Harcèlement de rue à La Chapelle : "Il faut dégager tous les gens qui emmerdent les femmes", assure Malek Boutih

Publié à 17h12, le 21 mai 2017 , Modifié à 17h13, le 21 mai 2017

Harcèlement de rue à La Chapelle : "Il faut dégager tous les gens qui emmerdent les femmes", assure Malek Boutih
Malek Boutih était l'invité de BFM Politique, dimanche 21 mai. © Capture d'écran BFM
Image Victor Dhollande-Monnier

Victor Dhollande-Monnier

Dans un article du Parisien du 18 mai dernier, des habitantes du quartier Chapelle-Pajol, à Paris, se plaignent de ne pas pouvoir se déplacer sans essuyer des insultes de la part des hommes. Ce harcèlement de rue a été rapidement repris par les responsables politiques en pleine campagne des législatives. Invité de BFM Politique dimanche 21 mai, le député PS de l’Essonne Malek Boutih propose une solution radicale pour régler ce problème : "dégager tous les gens qui emmerdent les femmes".

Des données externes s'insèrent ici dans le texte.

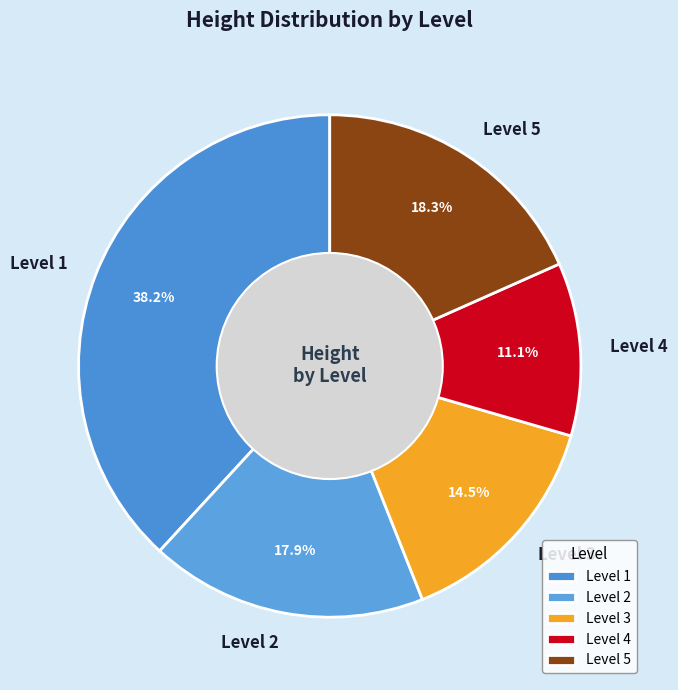

What is the ratio of the value at Level 3 to the value at Level 2?

0.8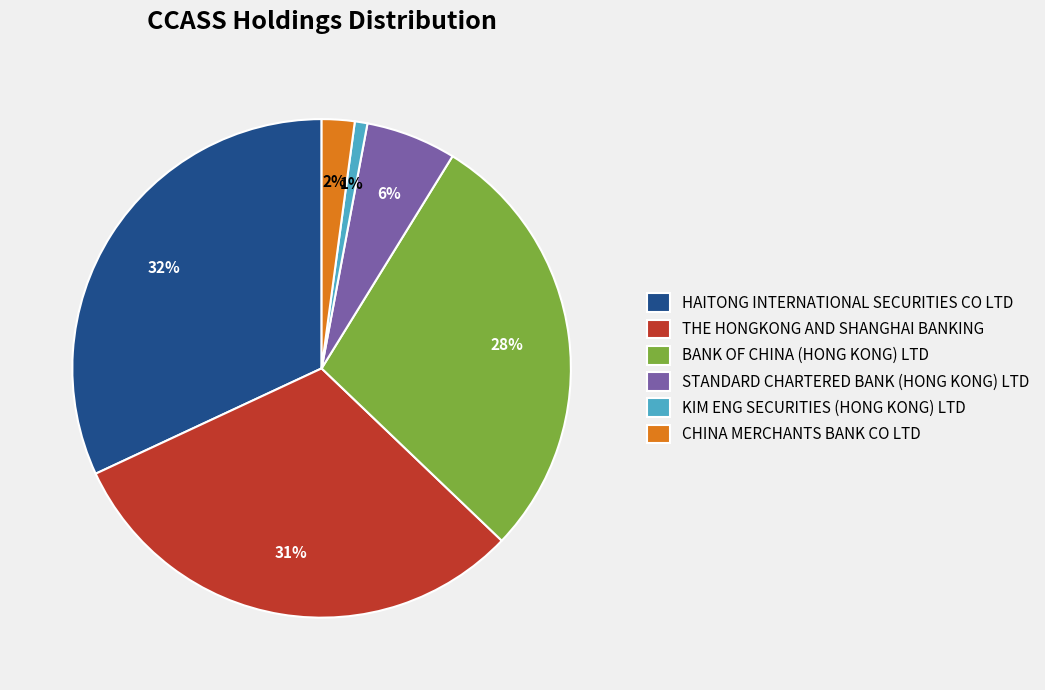

Is the sum of THE HONGKONG AND SHANGHAI BANKING and BANK OF CHINA (HONG KONG) LTD greater than half?

Yes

Et pour Malek Boutih, il faut agir vite. "Il n’est pas acceptable de laisser la situation en l’état", explique-t-il sur BFM :

Pour La Chapelle, c’est clair : il faut dégager tous les gens qui emmerdent les femmes. Les dégager, d’une manière ou d’une autre. Sur la voie publique, ceux qui agressent les femmes n’ont pas leur place.Ils doivent être arrêtés. J’ai lu que le préfet avait donné des chiffres à la maire de Paris mais les chiffres, ça ne veut rien dire. On demande une chose qui est très claire : il n’est pas acceptable de laisser la situation en l’état et de dire que dans deux mois, dans quinze jours, dans trois semaines… Dans les jours à venir, ces personnes-là doivent disparaître de ces trottoirs.  

Une séquence à retrouver en vidéo ci-dessous :

A droite, la candidate LR-UDI aux législatives dans la 17e circonscription de Paris Babette de Rozières a organisé un sit-in et une marche dans le quartier vendredi 19 mai pour dénoncer ce harcèlement de rue. Elle a été rejointe par la présidente de la région Île-de-France, Valérie Pécresse.

Mais du côté de la mairie de Paris, on se refuse à toute récupération politique du sujet. "J'ai déjà rencontré les riverains de ce quartier à deux reprises et je continuerai à le faire", a expliqué au Lab Ian Brossat, adjoint à la mairie de Paris chargé du Logement. Et de conclure : "il ne s'agit pas de faire un coup politique".